O juiz Eduardo Lacerda Trevisan, da 2ª Vara de Direitos Difusos, Coletivos e Individuais Homogêneos, marcou para o dia 4 de maio, a partir das 14h, o interrogatório do ex-governador André Puccinelli (MDB) no processo que apura supostos desvios na compra de livros didáticos da Gráfica Alvorada. Segundo a ação, o governo estadual investiu R$ 37,4 milhões na aquisição, mas parte do material teria permanecido estocada e se deteriorado por falta de uso nas escolas.

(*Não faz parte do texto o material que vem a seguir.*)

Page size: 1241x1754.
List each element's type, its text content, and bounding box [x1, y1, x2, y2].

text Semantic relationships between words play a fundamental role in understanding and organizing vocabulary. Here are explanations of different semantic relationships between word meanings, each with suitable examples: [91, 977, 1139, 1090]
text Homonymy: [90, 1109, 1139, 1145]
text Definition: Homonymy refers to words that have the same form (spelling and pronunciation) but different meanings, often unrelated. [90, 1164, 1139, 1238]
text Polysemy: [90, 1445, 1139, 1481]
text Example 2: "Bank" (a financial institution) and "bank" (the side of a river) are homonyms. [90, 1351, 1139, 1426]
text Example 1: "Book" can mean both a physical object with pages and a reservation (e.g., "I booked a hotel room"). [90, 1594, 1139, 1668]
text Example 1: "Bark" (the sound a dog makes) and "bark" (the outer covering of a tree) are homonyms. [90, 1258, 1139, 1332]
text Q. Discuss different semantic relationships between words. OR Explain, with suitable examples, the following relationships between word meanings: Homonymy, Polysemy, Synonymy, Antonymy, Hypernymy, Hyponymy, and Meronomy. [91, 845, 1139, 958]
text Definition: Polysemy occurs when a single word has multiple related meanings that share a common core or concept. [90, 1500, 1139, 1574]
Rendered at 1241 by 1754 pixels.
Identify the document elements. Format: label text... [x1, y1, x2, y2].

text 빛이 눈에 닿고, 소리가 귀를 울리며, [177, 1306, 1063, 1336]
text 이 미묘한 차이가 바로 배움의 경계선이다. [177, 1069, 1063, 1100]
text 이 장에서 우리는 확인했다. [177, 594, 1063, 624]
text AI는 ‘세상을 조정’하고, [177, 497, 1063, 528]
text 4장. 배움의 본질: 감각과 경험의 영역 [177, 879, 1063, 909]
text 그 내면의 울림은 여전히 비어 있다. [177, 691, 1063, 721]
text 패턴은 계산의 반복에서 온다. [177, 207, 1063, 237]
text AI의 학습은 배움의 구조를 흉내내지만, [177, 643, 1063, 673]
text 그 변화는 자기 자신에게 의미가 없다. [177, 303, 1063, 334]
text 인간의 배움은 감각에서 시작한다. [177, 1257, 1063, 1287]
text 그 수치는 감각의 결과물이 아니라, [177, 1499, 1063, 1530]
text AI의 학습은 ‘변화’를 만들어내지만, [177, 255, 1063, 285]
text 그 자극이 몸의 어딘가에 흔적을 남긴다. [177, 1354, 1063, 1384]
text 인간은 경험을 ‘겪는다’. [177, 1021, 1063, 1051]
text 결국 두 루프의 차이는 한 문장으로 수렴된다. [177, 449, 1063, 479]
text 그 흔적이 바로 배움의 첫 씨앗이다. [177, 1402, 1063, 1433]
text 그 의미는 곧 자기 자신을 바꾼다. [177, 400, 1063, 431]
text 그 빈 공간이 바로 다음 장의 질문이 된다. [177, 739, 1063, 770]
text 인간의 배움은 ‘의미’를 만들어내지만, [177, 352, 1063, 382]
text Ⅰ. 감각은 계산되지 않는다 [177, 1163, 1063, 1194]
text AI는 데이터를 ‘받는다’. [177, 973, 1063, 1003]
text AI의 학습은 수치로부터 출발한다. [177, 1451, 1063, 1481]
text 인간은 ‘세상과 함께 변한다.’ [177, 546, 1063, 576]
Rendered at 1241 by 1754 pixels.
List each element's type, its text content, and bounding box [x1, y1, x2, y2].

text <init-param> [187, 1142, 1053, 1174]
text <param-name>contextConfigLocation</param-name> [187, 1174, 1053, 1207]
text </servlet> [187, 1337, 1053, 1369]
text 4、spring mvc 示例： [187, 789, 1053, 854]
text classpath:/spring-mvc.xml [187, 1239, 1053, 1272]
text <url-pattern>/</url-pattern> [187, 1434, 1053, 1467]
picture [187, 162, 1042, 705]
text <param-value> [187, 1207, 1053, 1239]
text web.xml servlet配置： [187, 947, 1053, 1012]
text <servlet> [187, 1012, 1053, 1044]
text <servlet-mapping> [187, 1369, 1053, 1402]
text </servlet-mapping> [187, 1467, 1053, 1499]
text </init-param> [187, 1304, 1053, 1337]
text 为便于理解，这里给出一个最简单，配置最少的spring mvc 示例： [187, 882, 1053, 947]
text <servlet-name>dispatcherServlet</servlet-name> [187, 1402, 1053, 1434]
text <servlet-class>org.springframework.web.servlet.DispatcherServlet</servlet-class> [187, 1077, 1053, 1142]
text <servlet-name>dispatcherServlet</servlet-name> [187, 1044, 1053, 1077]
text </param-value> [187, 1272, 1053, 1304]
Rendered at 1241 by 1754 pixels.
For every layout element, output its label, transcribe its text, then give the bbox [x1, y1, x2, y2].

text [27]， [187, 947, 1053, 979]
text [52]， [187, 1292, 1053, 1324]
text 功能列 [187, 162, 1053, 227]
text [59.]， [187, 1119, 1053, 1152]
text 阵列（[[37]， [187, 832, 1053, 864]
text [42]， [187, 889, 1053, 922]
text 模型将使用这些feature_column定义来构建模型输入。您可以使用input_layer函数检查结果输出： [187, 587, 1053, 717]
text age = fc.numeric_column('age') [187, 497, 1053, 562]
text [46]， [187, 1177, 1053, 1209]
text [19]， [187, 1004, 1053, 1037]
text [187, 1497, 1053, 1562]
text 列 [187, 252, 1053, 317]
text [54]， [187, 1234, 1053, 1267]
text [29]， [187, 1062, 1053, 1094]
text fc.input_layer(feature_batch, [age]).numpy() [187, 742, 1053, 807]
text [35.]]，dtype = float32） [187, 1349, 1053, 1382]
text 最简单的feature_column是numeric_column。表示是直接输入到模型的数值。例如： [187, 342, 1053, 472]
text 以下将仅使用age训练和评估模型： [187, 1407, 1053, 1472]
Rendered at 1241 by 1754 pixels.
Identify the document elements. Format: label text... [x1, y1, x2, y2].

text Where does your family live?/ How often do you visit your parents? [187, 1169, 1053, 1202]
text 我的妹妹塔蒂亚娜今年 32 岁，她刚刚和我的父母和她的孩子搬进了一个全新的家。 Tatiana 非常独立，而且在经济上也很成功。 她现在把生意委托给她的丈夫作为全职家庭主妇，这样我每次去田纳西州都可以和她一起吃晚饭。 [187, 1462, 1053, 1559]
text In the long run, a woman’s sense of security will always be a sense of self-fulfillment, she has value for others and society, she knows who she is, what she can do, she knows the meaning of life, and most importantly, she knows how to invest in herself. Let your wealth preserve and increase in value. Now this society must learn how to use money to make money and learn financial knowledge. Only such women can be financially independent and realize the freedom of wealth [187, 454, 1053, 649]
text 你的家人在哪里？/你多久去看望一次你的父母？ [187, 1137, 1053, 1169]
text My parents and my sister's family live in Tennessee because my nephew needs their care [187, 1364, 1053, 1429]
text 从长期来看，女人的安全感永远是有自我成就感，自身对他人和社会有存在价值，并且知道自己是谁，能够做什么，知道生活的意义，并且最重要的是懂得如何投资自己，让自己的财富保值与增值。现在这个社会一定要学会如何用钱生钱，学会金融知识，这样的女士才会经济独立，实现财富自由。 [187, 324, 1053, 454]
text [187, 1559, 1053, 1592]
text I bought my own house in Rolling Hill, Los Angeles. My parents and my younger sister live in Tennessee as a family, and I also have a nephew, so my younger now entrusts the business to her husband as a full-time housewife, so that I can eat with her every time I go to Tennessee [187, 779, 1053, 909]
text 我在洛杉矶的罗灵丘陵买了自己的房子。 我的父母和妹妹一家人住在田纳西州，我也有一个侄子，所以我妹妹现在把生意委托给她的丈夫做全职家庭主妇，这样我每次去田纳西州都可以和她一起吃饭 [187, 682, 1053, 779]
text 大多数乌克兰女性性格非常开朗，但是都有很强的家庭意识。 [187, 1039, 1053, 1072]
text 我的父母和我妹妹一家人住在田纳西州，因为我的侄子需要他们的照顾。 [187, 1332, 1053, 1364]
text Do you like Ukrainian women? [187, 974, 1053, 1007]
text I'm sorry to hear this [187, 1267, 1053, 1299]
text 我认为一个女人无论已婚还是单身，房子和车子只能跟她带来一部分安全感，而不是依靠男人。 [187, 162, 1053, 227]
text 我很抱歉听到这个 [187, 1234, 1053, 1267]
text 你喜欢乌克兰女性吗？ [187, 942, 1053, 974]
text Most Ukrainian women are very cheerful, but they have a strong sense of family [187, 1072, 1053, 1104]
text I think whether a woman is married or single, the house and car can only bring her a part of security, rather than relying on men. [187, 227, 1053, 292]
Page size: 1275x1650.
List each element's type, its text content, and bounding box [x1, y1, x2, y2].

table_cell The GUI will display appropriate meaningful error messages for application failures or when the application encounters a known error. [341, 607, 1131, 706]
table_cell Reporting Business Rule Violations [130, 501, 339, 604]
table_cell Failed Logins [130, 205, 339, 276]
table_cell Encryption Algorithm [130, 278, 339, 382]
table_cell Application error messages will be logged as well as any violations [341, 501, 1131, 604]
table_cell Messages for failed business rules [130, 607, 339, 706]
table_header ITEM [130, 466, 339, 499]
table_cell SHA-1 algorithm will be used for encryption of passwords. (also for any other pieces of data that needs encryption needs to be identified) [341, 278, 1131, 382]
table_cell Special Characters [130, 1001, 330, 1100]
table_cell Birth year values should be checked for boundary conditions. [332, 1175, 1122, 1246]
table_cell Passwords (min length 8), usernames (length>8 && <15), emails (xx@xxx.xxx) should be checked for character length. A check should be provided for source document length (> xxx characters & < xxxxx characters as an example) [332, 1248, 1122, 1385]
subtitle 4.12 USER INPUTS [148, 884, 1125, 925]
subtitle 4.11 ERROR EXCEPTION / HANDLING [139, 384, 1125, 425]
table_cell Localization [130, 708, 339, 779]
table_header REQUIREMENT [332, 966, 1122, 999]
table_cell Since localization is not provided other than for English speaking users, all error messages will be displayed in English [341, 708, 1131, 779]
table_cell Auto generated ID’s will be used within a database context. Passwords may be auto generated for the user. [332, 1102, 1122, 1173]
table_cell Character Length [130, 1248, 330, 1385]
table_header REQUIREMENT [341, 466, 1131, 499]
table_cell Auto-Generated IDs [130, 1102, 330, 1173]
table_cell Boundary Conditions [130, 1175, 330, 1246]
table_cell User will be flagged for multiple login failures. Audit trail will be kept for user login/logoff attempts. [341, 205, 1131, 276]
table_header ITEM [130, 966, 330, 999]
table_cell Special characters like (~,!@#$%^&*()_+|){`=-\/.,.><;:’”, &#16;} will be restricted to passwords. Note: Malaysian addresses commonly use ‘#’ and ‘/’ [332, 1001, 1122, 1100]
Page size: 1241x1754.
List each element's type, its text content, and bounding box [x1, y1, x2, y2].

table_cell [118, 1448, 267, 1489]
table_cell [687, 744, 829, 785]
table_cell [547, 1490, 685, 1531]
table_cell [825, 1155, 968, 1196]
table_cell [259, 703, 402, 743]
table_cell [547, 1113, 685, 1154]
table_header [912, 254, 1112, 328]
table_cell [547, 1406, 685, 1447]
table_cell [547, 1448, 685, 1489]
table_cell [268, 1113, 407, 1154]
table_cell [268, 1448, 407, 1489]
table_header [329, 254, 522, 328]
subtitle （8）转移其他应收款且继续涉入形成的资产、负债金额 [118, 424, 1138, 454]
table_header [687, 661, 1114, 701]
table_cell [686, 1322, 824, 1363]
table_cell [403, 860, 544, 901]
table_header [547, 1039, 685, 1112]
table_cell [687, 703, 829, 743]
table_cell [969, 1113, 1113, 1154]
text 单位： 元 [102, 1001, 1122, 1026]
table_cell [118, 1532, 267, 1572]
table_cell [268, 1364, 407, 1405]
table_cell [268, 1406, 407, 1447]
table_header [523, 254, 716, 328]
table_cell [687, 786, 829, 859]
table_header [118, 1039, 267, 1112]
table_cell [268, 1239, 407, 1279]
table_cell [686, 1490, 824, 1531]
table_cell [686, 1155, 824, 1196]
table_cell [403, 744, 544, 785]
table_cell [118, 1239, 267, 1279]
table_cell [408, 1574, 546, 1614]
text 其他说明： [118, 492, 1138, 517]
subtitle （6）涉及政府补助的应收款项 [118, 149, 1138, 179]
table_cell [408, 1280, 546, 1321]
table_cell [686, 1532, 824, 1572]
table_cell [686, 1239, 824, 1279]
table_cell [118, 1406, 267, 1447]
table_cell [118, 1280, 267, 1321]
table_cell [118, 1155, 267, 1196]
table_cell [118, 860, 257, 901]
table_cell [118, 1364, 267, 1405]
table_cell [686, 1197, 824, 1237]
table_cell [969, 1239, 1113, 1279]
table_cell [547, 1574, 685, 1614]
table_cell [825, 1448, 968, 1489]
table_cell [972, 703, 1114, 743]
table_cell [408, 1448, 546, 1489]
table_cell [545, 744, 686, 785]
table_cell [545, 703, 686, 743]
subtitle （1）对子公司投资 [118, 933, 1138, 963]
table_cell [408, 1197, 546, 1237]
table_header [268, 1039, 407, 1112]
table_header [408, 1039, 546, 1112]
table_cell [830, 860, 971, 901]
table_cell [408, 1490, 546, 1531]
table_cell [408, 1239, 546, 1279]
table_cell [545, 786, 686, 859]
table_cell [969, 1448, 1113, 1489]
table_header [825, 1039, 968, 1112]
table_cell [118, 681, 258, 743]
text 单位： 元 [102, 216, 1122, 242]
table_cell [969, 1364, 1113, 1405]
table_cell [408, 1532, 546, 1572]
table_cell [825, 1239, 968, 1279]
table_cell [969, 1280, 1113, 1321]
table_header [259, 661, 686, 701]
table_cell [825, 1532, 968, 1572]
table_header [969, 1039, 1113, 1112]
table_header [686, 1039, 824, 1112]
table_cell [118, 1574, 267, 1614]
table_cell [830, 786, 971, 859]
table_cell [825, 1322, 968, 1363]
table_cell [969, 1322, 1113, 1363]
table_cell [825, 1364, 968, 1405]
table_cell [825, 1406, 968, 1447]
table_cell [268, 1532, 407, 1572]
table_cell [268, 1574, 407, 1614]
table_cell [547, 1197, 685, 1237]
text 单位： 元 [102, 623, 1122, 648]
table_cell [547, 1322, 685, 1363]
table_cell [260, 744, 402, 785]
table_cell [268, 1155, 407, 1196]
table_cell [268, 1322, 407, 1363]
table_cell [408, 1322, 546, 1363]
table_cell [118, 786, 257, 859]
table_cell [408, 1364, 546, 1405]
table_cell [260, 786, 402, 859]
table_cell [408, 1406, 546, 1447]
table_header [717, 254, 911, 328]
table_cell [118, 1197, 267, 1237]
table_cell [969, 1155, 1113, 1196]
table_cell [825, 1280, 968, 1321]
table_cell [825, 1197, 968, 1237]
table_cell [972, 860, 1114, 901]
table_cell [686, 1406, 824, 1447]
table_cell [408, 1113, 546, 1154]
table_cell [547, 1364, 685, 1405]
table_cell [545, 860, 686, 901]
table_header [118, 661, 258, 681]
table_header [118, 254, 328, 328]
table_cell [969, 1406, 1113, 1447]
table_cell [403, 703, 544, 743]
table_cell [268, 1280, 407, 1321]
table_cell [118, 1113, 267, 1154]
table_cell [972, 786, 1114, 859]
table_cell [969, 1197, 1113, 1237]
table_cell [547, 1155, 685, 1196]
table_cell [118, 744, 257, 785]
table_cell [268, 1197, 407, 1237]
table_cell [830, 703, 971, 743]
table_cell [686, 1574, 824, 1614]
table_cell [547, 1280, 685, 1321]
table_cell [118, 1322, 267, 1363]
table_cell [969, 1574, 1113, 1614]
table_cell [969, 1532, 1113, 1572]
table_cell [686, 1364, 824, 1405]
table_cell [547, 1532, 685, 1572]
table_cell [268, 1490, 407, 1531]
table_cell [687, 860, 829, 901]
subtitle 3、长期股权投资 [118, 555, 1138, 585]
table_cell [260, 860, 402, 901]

Inicialmente, o julgamento seria concluído após a oitiva das testemunhas de defesa, porém os réus solicitaram ser interrogados. Além de Puccinelli, devem prestar depoimento a ex-secretária estadual de Educação, Maria Nilene Badeca da Costa, e a ex-superintendente estadual de Educação, Cheila Cristina Vendrami, conforme despacho publicado no Diário da Justiça.
A denúncia foi apresentada inicialmente na Justiça Federal, mas acabou remetida à Justiça Estadual. Em 2021, o juiz David de Oliveira Gomes Filho aceitou a ação, tornando 14 pessoas rés no processo.
De acordo com a acusação, os pagamentos à gráfica ocorreram entre 2012 e 2014: R$ 6 milhões em 2012, R$ 9,5 milhões em 2013 e R$ 21,4 milhões em 2014, último ano da gestão de Puccinelli.
O processo busca apurar possíveis atos de improbidade administrativa, incluindo enriquecimento ilícito e prejuízo ao erário, envolvendo agentes públicos e a empresa fornecedora. Também estão sob análise condutas que podem ter atentado contra princípios da administração pública.
O julgamento teve início em 25 de fevereiro e deve ser concluído em maio. Após os interrogatórios, será aberto prazo para apresentação das alegações finais por parte do Ministério Público Estadual e das defesas.
Impactos políticos
A investigação tem relação com a Operação Lama Asfáltica, deflagrada em 2015, que afetou a trajetória política de Puccinelli. O ex-governador chegou a ser preso em 2018 e ficou impedido de disputar as eleições daquele ano.
Em 2022, voltou à disputa pelo governo estadual, mas terminou em terceiro lugar. Já em 2024, optou por não concorrer a cargos eletivos e apoiou outro candidato na eleição municipal. Para os próximos pleitos, ele tem sinalizado a intenção de disputar uma vaga na Assembleia Legislativa, enquanto mantém a defesa da inocência das acusações.